Think of coffee and you will probably think of Brazil, Colombia, or maybe Ethiopia. But the world's second largest exporter today is Vietnam. How did its market share jump from 0.1% to 20% in just 30 years, and how has this rapid change affected the country?

When the Vietnam war ended in 1975 the country was on its knees, and economic policies copied from the Soviet union did nothing to help.

Collectivising agriculture proved to be a disaster, so in 1986 the Communist Party carried out a U-turn - placing a big bet, at the same time, on coffee.

Coffee production then grew by 20%-30% every year in the 1990s. The industry now employs about 2.6 million people, with beans grown on half a million smallholdings of two to three acres each.

This has helped transform the Vietnamese economy. In 1994 some 60% of Vietnamese lived under the poverty line, now less than 10% do.

 

"The Vietnamese traditionally drank tea, like the Chinese, and still do," says Vietnam-based coffee consultant Will Frith.

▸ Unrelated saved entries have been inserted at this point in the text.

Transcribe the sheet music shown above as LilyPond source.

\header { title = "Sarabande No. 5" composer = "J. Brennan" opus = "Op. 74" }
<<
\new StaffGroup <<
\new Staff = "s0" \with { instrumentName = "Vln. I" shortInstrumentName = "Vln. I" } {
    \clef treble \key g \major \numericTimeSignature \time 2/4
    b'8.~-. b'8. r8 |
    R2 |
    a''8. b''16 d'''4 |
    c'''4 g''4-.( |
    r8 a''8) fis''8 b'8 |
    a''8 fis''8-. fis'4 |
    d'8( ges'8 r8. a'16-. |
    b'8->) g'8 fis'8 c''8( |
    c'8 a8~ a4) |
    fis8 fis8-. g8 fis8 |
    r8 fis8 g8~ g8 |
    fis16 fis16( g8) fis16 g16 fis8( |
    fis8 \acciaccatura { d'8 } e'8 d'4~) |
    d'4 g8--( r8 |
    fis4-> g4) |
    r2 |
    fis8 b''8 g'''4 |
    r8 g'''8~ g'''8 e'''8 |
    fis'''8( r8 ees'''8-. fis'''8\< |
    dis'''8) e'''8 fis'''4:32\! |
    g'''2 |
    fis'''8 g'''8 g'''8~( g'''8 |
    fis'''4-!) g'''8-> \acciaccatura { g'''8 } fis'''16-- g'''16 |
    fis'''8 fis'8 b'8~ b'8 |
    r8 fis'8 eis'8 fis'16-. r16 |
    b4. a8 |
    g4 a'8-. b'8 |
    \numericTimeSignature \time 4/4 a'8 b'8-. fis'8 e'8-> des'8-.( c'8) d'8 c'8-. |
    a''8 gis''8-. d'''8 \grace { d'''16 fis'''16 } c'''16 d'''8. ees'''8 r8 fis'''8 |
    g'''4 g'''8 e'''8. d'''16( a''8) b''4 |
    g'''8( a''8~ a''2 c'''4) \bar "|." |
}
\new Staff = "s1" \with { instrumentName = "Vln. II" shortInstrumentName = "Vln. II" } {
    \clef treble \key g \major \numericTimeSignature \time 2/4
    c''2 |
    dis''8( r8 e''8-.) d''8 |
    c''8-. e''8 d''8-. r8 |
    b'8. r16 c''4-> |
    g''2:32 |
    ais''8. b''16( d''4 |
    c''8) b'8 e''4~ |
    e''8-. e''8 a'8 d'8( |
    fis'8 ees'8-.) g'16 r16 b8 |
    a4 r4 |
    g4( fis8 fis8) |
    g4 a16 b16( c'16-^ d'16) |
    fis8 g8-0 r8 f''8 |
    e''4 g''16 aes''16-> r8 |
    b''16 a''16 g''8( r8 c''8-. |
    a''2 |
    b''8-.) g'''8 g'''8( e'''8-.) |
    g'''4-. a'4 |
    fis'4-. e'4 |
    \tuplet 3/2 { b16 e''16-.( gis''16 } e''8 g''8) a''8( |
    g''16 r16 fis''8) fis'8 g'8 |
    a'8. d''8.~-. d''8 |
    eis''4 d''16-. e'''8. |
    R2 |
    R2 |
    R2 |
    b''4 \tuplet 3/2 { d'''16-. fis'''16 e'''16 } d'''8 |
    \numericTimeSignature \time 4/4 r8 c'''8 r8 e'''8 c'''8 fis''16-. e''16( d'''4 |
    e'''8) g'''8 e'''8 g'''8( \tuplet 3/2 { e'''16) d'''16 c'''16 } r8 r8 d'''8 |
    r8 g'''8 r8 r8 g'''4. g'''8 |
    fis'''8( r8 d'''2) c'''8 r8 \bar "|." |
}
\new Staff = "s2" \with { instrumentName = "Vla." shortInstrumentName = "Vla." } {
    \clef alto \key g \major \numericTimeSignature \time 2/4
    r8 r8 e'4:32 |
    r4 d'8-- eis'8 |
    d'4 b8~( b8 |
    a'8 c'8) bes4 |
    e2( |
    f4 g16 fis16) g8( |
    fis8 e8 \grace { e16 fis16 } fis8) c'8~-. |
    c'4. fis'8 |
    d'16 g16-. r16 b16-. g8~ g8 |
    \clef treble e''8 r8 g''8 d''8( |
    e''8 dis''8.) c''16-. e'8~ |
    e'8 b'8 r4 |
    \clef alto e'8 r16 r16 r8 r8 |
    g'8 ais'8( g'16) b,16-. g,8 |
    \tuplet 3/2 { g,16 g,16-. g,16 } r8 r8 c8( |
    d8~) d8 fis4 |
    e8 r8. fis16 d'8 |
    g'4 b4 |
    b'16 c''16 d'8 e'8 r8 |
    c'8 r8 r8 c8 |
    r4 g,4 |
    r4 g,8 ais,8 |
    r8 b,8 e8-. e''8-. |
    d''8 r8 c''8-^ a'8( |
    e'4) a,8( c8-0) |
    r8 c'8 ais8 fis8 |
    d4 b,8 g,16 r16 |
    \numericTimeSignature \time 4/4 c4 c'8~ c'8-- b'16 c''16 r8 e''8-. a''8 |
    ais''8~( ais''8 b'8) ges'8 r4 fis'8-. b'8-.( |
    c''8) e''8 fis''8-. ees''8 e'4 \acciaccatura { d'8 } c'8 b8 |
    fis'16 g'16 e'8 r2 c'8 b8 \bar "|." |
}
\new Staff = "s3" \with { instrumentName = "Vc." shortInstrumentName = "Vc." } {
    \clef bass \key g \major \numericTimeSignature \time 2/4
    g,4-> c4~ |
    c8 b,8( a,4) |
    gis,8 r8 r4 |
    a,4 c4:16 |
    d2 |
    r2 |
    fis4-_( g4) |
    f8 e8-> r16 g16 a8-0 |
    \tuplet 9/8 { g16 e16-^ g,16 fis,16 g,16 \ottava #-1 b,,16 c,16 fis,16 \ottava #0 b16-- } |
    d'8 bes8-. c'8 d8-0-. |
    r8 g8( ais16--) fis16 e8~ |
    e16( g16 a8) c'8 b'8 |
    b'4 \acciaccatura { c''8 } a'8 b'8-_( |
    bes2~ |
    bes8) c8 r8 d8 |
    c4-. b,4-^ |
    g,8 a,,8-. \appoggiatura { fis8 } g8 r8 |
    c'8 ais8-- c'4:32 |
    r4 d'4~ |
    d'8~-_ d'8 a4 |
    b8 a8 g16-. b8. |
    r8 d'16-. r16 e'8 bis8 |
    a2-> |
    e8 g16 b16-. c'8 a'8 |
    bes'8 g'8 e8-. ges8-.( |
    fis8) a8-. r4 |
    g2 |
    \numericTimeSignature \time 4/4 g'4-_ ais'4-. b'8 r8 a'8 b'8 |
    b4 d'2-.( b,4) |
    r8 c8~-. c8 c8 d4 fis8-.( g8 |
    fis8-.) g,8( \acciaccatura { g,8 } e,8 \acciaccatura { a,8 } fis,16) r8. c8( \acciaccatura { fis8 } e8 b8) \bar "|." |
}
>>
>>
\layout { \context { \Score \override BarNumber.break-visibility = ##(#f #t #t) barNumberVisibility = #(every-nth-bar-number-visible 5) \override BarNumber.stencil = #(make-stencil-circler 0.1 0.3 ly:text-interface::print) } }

Vietnamese people do drink it - sometimes with condensed milk, or in a cappuccino made with egg - but it's mainly grown as an export crop.

Coffee was introduced to Vietnam by the French in the 19th Century and a processing plant manufacturing instant coffee was functioning by 1950.

This is how most Vietnamese coffee is consumed, and is partly why about a quarter of coffee drunk in the UK comes from Vietnam.

British consumers still drink a lot more of that than of fancy coffees, such as espressos, lattes and cappuccinos.

High-end coffee shops mainly buy Arabica coffee beans, whereas Vietnam grows the hardier Robusta bean.

Arabica beans contain between 1% to 1.5% caffeine while Robusta has between 1.6% to 2.7% caffeine, making it taste more bitter.

There is a lot more to coffee, though, than caffeine.

"Complex flavour chemistry works to make up the flavours inherent in coffee," says Frith.

"Caffeine is such a small percentage of total content, especially compared to other alkaloids, that it has a very minute effect on flavour."

Some companies, like Nestle, have processing plants in Vietnam, which roast the beans and pack it.

But Thomas Copple, an economist at the International Coffee Organization in London, says most is exported as green beans and then processed elsewhere, in Germany for example.

While large numbers of Vietnamese have made a living from coffee, a few have become very rich.